Extract to read:
>>>

It's Shrove Tuesday! Last year I made traditional "Shrove Buns", so this time I wanted to make something different (but only mildly different, as I need to have my yearly dose of almond paste filled buns). The buns have a very smooth texture (maybe because of coconut fat/oil?). The taste is only mildly 'coconutty' in the baked product so you can enjoy them as Shrove Buns, too, in which case fill them with the traditional almond paste and whipped cream. You could also substitute coconut jam for almond paste.

Sweet Coconut Buns 


makes 8-10

200 ml coconut milk (16% fat), warmed to 37 C
20 g fresh yeast (or appr. 9 g dry yeast)
80 g sugar
1/2 tsp salt
1 tsp ground cardamom
1/2 egg, lightly beaten (save the other half for brushing)
appr. 350 g wheat flour (high protein)
50 g butter, cubed, at room-temperature

To decorate:
almond or coconut flakes

Filling, optional:
almond paste (softened with milk) / coconut jam
whipped cream

Crumble the fresh yeast to a bowl and mix with the warm coconut milk. Add salt, sugar, cardamom and egg and mix. Add the flour in batches and knead for a couple minutes. Don't put too much flour, the dough should still be soft and slightly sticking to your hands. Add the cubed butter and knead until well incorporated. Add more flour if needed. When the dough starts to form a ball and feels firm, it's ready. Leave to a warm place covered with cling-film for 45-60 minutes. When the dough is risen, fold it down on a floured surface and divide to 8-10 pieces. Roll them to buns and leave to rise on a baking tray (20-30 min). Meanwhile, heat the oven to 225 C. Brush with egg and sprinkle some almond/coconut flakes on top. Bake for 10-12 min.

<<<

Task requirements:
Update the coconut bun recipe between "200 ml coconut" and "flour (high protein)", inclusive, so that "cardamom" becomes "cinnamon".

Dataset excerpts
>>>

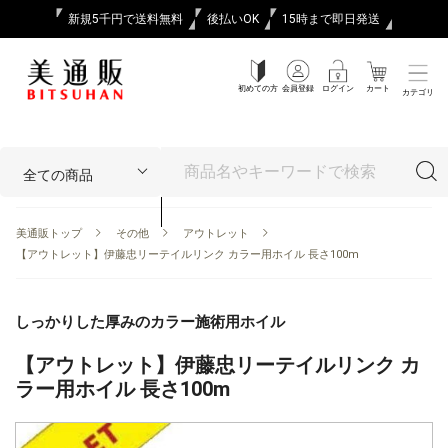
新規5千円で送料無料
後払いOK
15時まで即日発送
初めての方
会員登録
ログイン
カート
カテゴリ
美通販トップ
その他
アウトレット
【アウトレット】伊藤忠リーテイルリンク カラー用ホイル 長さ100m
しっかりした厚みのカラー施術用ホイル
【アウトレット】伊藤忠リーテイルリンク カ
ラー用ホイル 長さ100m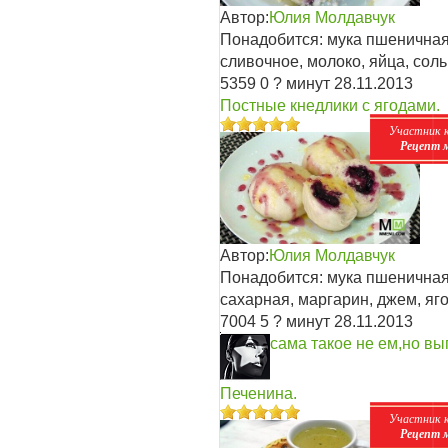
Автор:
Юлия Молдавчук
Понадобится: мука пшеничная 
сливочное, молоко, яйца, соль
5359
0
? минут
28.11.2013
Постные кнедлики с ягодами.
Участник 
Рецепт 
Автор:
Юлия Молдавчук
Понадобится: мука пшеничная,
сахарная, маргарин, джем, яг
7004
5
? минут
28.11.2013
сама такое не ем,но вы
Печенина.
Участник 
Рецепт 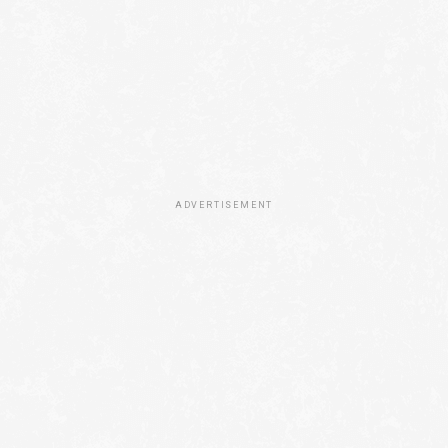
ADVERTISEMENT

<<<

Task solution:
200 ml coconut milk (16% fat), warmed to 37 C
20 g fresh yeast (or appr. 9 g dry yeast)
80 g sugar
1/2 tsp salt
1 tsp ground cinnamon
1/2 egg, lightly beaten (save the other half for brushing)
appr. 350 g wheat flour (high protein)